> **What needs to be done**
Copy exactly. Begin with the line that contains "### Własności" and stop after the last line of the records.

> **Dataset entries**
>>>
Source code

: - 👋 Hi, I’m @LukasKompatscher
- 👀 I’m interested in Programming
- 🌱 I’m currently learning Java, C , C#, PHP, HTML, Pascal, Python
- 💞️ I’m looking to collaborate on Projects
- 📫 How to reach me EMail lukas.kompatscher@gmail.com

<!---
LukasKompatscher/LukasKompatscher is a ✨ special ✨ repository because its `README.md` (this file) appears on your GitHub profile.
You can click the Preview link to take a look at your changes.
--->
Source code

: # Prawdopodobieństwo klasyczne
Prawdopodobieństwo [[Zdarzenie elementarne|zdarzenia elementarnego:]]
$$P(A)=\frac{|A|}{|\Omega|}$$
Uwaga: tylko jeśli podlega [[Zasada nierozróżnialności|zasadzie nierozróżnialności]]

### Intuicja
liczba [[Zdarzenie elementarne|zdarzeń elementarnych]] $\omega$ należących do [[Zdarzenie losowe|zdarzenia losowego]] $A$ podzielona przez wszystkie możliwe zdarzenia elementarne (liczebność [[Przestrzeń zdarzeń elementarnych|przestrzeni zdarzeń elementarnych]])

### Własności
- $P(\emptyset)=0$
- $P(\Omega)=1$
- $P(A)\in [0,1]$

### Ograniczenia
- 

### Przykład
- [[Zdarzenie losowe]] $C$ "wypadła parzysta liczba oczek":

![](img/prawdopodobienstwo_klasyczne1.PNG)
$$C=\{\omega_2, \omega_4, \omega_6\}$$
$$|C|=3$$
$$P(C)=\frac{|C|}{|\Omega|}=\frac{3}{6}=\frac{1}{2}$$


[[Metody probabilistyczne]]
<<<
> **Response box**
### Własności
- $P(\emptyset)=0$
- $P(\Omega)=1$
- $P(A)\in [0,1]$

### Ograniczenia
- 

### Przykład
- [[Zdarzenie losowe]] $C$ "wypadła parzysta liczba oczek":

![](img/prawdopodobienstwo_klasyczne1.PNG)
$$C=\{\omega_2, \omega_4, \omega_6\}$$
$$|C|=3$$
$$P(C)=\frac{|C|}{|\Omega|}=\frac{3}{6}=\frac{1}{2}$$


[[Metody probabilistyczne]]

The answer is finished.